Romney vs. Romney: RNC's McDaniel hits uncle Mitt for attacking Trump

The Detroit News
Ronna Romney McDaniel is chairwoman of the Republican National Committee

Republican National Committee chair Ronna Romney McDaniel criticized her uncle, incoming Utah U.S. Sen. Mitt Romney, on Wednesday for attacking President Donald Trump's character in a commentary.

"To a great degree, a presidency shapes the public character of the nation. A president should unite us and inspire us to follow “our better angels,'” the 2012 Republican presidential nominee wrote in a Washington Post commentary posted Tuesday night.

"...With the nation so divided, resentful and angry, presidential leadership in qualities of character is indispensable. And it is in this province where the incumbent’s shortfall has been most glaring."

McDaniel, who has supported Trump both as RNC chair and former Michigan Republican Party chairwoman, responded on social media.

"POTUS is attacked and obstructed by the MSM media and Democrats 24/7," McDaniel said in a tweet.

"For an incoming Republican freshman senator to attack @realdonaldtrump as their first act feeds into what the Democrats and media want and is disappointing and unproductive."

Romney on CNN later Wednesday declined to take a swipe back at his niece. 

"I respect her right to express that viewpoint," he said. "She's a very loyal Republican, loyal to the president, and she's doing what she thinks is best for him and for the party.”

Romney also said he has no plans to challenge Trump for the GOP presidential nomination. "No. You may have heard I ran before," Romney said, while adding he would consider endorsing "alternatives" to the president.

Romney was considered for secretary of state by Trump before the president-elect settled on former ExxonMobil chairman Rex Tillerson. The 71-year-old Romney did not support Trump during the 2016 campaign.

McDaniel had said in 2016 she and her uncle had a polite disagreement about Trump and that she was following the lead of Michigan's primary voters. She became a Trump delegate at the Cleveland convention. 

"I'm going to go with the voters of Michigan," McDaniel told The Detroit News in 2016.

In 2012, McDaniel campaigned for her uncle's GOP presidential campaign in Michigan and was beside her father, Scott Romney, at the Tampa, Florida, national convention when he cast 25 of the state delegation's 30 votes for Mitt Romney.

Last year, at the helm of the GOP, she said party divisions can distract from policy goals, and she doesn’t shy away from “getting involved” when warranted.

“I’m a big believer in picking up the phone and having a conversation before going in front of the cameras,” McDaniel told The Detroit News.

When Sen.

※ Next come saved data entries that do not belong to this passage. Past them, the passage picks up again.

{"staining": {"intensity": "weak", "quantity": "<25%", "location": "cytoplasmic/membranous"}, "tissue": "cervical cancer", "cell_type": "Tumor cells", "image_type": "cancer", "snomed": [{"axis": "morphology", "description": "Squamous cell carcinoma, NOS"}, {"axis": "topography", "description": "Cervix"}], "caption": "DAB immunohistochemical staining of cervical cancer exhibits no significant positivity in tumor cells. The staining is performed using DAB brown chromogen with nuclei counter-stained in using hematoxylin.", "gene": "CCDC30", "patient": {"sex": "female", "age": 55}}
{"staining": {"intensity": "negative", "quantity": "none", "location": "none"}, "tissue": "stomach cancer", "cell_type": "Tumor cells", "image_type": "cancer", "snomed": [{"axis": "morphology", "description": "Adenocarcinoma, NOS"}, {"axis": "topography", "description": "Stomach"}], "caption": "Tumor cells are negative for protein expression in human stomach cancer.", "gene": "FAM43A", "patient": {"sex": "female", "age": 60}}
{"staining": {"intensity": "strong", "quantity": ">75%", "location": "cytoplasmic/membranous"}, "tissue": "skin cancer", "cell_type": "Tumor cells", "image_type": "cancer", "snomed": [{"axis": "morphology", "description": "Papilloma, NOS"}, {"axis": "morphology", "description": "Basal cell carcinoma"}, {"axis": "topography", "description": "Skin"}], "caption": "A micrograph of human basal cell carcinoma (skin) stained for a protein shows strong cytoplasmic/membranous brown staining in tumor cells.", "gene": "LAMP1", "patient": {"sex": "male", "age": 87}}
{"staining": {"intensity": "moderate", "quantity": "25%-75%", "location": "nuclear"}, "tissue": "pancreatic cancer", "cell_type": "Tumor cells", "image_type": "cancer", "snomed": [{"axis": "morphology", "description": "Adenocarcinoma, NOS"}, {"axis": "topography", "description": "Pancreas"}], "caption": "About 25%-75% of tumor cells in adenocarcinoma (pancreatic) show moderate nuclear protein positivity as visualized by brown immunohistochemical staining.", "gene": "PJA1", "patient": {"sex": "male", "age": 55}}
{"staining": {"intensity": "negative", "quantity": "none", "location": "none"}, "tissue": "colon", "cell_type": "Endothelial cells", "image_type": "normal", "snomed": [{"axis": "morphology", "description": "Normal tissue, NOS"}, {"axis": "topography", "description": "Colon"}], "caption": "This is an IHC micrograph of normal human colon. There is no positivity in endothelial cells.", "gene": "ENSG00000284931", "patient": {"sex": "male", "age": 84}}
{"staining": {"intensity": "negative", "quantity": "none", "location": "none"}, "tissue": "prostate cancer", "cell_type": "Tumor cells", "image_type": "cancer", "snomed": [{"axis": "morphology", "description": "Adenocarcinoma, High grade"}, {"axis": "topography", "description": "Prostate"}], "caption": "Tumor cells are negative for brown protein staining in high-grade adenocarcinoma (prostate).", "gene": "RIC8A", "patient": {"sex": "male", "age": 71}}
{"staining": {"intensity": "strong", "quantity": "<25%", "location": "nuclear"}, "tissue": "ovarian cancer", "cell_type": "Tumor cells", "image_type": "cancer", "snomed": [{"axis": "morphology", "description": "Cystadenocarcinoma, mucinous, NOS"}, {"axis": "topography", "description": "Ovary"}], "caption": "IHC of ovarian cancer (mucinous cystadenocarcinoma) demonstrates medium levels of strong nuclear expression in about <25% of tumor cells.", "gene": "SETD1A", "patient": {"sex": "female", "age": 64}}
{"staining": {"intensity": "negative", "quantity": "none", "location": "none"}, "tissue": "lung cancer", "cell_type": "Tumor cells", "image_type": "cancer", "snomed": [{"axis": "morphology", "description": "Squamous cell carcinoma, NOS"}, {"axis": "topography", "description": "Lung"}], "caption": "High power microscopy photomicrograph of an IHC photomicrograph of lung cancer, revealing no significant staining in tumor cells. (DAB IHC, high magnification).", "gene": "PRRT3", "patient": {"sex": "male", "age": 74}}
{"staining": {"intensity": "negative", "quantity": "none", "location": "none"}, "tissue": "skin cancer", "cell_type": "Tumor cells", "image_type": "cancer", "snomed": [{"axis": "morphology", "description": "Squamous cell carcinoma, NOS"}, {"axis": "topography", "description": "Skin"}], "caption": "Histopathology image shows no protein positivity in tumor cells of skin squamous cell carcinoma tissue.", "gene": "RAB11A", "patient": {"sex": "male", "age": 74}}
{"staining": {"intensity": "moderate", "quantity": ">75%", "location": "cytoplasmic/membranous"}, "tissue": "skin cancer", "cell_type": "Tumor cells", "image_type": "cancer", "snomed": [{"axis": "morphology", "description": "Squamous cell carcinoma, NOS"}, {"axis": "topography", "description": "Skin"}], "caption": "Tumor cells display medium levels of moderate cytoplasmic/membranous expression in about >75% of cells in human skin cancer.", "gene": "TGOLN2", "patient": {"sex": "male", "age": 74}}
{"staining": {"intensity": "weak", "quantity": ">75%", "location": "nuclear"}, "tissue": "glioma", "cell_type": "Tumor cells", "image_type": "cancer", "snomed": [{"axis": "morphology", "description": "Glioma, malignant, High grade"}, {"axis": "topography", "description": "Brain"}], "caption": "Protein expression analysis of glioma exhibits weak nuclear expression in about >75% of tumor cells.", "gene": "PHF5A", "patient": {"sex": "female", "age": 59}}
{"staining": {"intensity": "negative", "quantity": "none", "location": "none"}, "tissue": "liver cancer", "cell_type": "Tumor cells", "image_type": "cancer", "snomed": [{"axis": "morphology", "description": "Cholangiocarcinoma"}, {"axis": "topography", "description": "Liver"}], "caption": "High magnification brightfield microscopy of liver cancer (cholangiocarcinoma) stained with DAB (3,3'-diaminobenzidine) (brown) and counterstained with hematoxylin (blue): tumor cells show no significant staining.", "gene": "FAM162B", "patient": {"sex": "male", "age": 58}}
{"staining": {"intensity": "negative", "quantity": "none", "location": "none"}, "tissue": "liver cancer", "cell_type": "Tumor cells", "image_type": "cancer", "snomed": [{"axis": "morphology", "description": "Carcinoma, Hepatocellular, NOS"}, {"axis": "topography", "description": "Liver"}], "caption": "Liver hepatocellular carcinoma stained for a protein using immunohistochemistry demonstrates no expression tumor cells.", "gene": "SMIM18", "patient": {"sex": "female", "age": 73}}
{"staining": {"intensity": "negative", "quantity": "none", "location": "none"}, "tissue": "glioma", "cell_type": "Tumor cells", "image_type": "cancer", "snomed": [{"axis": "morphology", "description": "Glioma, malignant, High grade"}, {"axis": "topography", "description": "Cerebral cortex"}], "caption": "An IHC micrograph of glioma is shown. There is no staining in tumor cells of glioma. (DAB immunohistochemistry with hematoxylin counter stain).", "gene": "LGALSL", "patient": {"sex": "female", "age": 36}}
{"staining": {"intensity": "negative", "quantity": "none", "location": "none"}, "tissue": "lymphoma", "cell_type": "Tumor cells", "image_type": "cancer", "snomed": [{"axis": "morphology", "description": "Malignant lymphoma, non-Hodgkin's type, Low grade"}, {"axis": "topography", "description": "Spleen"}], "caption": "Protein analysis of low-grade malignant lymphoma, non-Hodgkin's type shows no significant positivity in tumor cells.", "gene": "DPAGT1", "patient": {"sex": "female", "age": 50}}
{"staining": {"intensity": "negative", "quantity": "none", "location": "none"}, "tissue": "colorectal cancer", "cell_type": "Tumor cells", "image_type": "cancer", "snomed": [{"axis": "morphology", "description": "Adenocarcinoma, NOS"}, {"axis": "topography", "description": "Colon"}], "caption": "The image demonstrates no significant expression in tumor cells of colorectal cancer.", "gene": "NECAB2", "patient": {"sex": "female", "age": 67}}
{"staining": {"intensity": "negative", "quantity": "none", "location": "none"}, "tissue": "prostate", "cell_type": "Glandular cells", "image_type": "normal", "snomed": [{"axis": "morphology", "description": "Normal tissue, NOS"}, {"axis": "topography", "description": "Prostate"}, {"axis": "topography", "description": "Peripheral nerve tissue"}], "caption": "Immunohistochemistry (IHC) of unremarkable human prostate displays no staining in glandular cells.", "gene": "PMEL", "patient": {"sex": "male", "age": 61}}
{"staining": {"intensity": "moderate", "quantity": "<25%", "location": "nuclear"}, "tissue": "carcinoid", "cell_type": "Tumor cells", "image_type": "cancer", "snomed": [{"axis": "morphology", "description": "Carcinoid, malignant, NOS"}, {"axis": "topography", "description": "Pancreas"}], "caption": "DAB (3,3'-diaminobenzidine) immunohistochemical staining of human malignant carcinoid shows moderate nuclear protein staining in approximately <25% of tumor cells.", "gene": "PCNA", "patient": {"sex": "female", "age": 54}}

Jeff Flake, R-Arizona, on the Senate floor compared Trump’s rhetoric to that of former Soviet dictator Joseph Stalin, he heard from McDaniel.

“I felt like I needed to respond, and I did see him later that day,” she said. “I think he crossed the line.” 

Trump's conduct in office has disappointed Mitt Romney, who argued in the op-ed that the recent departures of key White House aides plus Trump's contention that the United States has long been a "sucker" in international affairs have "all defined his presidency down."

Romney, who will be sworn into office Thursday, said he supports many Trump administration policies but would support "policies that I believe are in the best interest of the country and my state. ..."

With China and Russia pushing anti-democratic, "brutal" policies, Romney said Trump needs to provide more inspiring leadership abroad and at home.

"To reassume our leadership in world politics, we must repair failings in our politics at home. That project begins, of course, with the highest office once again acting to inspire and unite us," he wrote.

Trump responded characteristically on Twitter.

"Here we go with Mitt Romney, but so fast!" the president tweeted Wednesday. "...Would much prefer that Mitt focus on Border Security and so many other things where he can be helpful. I won big, and he didn’t."

During a Wednesday event at the White House, Trump said Romney needed to show more party unity.

"I wish Mitt could be more of a team player," the president said, according to a pool report. "I endorsed him, and he thanked me profusely.”